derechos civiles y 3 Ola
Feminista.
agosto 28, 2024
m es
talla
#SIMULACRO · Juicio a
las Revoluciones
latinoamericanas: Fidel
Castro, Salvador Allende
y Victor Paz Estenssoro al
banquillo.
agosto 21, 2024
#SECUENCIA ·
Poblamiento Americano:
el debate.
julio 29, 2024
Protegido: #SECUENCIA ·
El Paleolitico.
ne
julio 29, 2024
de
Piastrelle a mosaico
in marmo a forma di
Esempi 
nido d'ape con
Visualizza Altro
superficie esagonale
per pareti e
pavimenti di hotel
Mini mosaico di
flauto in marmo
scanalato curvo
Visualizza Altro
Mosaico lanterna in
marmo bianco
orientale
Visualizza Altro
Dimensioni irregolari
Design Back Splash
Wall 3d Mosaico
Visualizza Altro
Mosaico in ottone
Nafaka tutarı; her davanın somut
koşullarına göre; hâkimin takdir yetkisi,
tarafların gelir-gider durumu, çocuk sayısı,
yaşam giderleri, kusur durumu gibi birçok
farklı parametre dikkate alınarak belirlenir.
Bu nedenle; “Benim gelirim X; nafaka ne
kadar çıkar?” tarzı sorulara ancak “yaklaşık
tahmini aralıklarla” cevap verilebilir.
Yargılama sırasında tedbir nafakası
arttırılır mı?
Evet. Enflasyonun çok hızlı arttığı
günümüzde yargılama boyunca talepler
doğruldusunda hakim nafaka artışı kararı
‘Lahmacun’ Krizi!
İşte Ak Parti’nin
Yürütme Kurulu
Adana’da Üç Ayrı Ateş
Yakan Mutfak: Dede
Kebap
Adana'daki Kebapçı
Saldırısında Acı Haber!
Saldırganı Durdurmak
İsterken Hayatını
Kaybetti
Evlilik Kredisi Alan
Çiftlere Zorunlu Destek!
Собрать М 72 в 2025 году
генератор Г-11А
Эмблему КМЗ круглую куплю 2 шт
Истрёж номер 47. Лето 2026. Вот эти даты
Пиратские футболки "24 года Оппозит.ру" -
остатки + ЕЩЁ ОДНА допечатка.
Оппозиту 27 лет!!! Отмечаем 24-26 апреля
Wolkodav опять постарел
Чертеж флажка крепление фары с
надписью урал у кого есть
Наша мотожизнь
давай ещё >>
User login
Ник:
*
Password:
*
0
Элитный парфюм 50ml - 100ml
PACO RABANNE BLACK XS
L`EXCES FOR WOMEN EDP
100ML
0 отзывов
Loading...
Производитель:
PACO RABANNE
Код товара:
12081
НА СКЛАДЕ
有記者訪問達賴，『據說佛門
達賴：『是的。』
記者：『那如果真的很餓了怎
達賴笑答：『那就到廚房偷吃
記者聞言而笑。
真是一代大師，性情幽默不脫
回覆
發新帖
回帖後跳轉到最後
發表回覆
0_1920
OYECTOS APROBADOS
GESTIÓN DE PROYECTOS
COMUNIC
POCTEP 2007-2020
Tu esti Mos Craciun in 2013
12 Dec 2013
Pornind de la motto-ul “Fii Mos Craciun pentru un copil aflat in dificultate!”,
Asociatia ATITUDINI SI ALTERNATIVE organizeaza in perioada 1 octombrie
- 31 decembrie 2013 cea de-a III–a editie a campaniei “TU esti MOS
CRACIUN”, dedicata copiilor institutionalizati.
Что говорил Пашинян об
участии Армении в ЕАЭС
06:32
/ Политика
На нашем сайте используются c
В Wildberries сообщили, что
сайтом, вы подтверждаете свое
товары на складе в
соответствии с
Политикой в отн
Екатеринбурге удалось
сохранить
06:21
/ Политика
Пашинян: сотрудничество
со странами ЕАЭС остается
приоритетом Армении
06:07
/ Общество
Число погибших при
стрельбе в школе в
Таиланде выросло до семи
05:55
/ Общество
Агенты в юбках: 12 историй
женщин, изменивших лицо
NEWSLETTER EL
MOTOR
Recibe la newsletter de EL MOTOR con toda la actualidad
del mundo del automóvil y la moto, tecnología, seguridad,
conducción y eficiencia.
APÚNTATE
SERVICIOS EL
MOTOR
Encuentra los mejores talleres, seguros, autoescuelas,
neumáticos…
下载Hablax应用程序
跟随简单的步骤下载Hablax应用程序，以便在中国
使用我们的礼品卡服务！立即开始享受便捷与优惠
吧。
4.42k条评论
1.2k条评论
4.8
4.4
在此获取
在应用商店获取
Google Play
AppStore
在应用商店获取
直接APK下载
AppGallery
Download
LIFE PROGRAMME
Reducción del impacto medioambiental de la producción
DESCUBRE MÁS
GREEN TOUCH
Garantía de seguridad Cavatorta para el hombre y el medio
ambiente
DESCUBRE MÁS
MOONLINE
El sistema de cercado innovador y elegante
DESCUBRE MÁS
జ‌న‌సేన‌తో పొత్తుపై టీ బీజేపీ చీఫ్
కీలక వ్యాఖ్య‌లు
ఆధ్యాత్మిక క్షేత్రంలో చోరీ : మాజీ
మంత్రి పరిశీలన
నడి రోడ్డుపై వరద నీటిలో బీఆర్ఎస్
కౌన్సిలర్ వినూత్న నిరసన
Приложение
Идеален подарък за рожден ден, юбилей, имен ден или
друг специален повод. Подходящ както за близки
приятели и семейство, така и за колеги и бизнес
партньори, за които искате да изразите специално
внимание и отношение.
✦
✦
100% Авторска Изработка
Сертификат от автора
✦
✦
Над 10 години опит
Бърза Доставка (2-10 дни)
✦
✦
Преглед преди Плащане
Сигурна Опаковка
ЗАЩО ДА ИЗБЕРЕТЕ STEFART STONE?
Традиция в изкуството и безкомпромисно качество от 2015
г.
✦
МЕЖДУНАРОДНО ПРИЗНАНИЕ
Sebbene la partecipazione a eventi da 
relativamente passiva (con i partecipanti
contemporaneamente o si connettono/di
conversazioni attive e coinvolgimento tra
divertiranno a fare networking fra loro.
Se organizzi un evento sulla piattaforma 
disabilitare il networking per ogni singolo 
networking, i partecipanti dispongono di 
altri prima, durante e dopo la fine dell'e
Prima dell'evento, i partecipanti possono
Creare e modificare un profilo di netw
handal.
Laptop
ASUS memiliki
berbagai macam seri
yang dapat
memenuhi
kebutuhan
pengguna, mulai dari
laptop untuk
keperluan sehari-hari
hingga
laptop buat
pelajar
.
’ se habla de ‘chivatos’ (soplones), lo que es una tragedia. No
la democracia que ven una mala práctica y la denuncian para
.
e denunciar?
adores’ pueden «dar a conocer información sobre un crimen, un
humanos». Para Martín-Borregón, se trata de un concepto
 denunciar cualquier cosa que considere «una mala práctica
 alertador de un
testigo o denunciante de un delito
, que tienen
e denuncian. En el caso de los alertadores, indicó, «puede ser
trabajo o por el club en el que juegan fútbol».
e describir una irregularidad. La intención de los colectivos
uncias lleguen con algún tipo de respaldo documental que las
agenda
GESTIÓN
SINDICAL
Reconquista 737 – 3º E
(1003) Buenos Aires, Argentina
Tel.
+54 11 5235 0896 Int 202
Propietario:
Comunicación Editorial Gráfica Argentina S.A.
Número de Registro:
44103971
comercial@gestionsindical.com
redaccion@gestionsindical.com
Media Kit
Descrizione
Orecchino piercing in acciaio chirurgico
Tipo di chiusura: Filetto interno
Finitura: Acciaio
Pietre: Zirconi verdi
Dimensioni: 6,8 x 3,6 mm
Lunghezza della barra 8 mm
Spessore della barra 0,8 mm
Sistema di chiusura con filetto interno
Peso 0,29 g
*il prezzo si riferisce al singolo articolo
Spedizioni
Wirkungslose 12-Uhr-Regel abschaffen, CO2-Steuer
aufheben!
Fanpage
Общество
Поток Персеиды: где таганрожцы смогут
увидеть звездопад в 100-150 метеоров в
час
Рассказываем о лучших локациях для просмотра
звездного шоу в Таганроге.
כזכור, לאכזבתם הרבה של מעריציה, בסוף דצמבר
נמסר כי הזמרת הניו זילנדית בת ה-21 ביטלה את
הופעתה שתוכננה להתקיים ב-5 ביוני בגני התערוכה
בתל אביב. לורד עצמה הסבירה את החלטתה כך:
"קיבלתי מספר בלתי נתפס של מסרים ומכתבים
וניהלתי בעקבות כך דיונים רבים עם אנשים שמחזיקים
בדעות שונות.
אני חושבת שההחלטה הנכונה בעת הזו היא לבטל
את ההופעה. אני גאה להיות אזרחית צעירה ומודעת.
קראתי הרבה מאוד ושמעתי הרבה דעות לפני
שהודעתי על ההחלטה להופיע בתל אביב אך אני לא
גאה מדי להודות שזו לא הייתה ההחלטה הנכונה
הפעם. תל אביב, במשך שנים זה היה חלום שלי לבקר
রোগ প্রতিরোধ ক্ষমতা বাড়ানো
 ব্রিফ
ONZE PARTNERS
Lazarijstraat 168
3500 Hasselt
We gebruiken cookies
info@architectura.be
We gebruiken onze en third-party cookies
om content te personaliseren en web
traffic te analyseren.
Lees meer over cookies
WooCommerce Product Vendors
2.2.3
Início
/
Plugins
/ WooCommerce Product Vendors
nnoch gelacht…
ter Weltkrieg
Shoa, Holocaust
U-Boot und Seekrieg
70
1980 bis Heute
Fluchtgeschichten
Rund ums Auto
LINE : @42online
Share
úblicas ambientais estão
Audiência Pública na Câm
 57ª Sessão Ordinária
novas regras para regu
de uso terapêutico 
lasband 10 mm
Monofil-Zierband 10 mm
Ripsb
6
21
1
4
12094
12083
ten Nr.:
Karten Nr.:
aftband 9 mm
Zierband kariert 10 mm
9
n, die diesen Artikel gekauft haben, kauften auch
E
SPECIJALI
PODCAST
============================================================
What this task involves
Which lines in the entries above contain "singolo"? Pull each of them out.

Solution
disabilitare il networking per ogni singolo 
*il prezzo si riferisce al singolo articolo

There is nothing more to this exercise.